Beach stressed the outlying nature of Harvey and said refineries will have to consider risks, and it’s not clear the region can fully prepare for the sort of event it just experienced. This was essentially a rain event, not a storm surge event, for Houston-area refineries.

"I can almost guarantee that there are going to be people calling for those refineries to be built up to where they can withstand" such events, Beach said. "Does that mean we build higher dikes and walls and dams and stuff around the refineries? I don’t know."

In an opinion piece, Eric Berger, editor of the popular Space City Weather site, said Houston faces an important question as it considers its future after major flooding.

"We risk Houston becoming a place shunned by new people and new businesses as not worth the trouble," he wrote in a piece published on the Houston Chronicle‘s website. "Heat and humidity, people can live with. But not this."

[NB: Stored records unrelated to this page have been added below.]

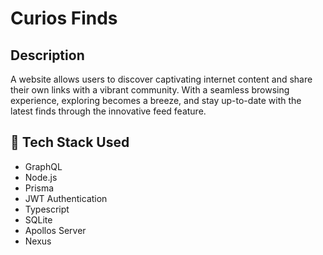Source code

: # Curios Finds
## Description
A website allows users to discover captivating internet content and share their own links with a vibrant community. With a seamless browsing experience, exploring becomes a breeze, and stay up-to-date with the latest finds through the innovative feed feature.
## 🔗 Tech Stack Used
- GraphQL
- Node.js
- Prisma
- JWT Authentication
- Typescript
- SQLite
- Apollos Server
- Nexus
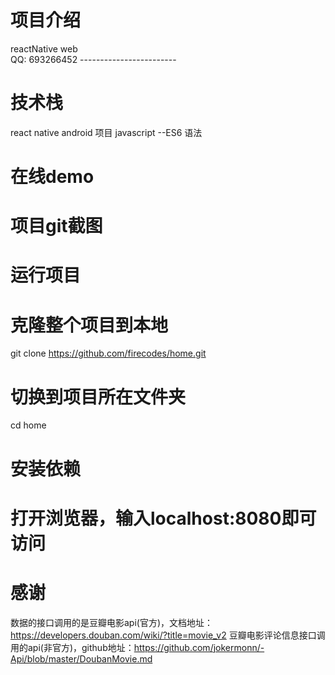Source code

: # 项目介绍
  reactNative web  
  QQ: 693266452 ------------------------
# 技术栈
  react native android  项目
  javascript  --ES6 语法
# 在线demo
  

# 项目git截图
  

# 运行项目

# 克隆整个项目到本地
git clone https://github.com/firecodes/home.git

# 切换到项目所在文件夹
cd home

# 安装依赖


# 打开浏览器，输入localhost:8080即可访问


# 感谢
  数据的接口调用的是豆瓣电影api(官方)，文档地址：https://developers.douban.com/wiki/?title=movie_v2
  豆瓣电影评论信息接口调用的api(非官方)，github地址：https://github.com/jokermonn/-Api/blob/master/DoubanMovie.md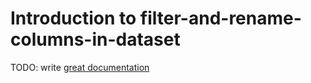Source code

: # Introduction to filter-and-rename-columns-in-dataset

TODO: write [great documentation](http://jacobian.org/writing/great-documentation/what-to-write/)
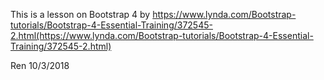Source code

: This is a lesson on Bootstrap 4 by https://www.lynda.com/Bootstrap-tutorials/Bootstrap-4-Essential-Training/372545-2.html(https://www.lynda.com/Bootstrap-tutorials/Bootstrap-4-Essential-Training/372545-2.html)



Ren
10/3/2018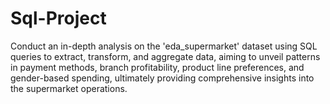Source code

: # Sql-Project
Conduct an in-depth analysis on the 'eda_supermarket' dataset using SQL queries to extract, transform, and aggregate data, aiming to unveil patterns in payment methods, branch profitability, product line preferences, and gender-based spending, ultimately providing comprehensive insights into the supermarket operations.
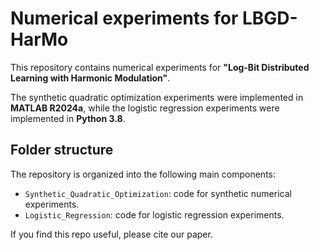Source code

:# Numerical experiments for LBGD-HarMo

This repository contains numerical experiments for **"Log-Bit Distributed Learning with Harmonic Modulation"**.  

The synthetic quadratic optimization experiments were implemented in **MATLAB R2024a**, while the logistic regression experiments were implemented in **Python 3.8**.  

## Folder structure

The repository is organized into the following main components:  

- `Synthetic_Quadratic_Optimization`: code for synthetic numerical experiments.  
- `Logistic_Regression`: code for logistic regression experiments.  

If you find this repo useful, please cite our paper.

Public Citizen’s Shelley said Houston needs to look at major questions around drainage and upgrades. He thinks the energy side of the equation can be addressed in part by reducing the petrochemical footprint that’s focused here.

"Are we going to be immune to hurricanes when we’re electrified? No," Shelley said. But that doesn’t mean petrochemical problems can’t be addressed, he said.

Rice’s Cohan is hopeful that Harvey acts as a wake-up call to rebuild the city the right way. Looking to change could apply to Houston’s approach to energy as well.

"The city in the long run will be better off if we move away from the boom-and-bust cycles of the oil and gas industry and we’re on more diversified footing, with clean energy being a part of that," he said.

One past proposal, known as the Ike Dike, would try to protect the region from storm surge and could cost billions of dollars. To Cohan, it calls for too much in terms of a barrier, though he said a case could be made for more targeted protection for the Houston Ship Channel.

"No matter how quickly we move towards electric cars, it takes a long time to replace the existing fleet," he said, adding, "We’re going to need refining capacity."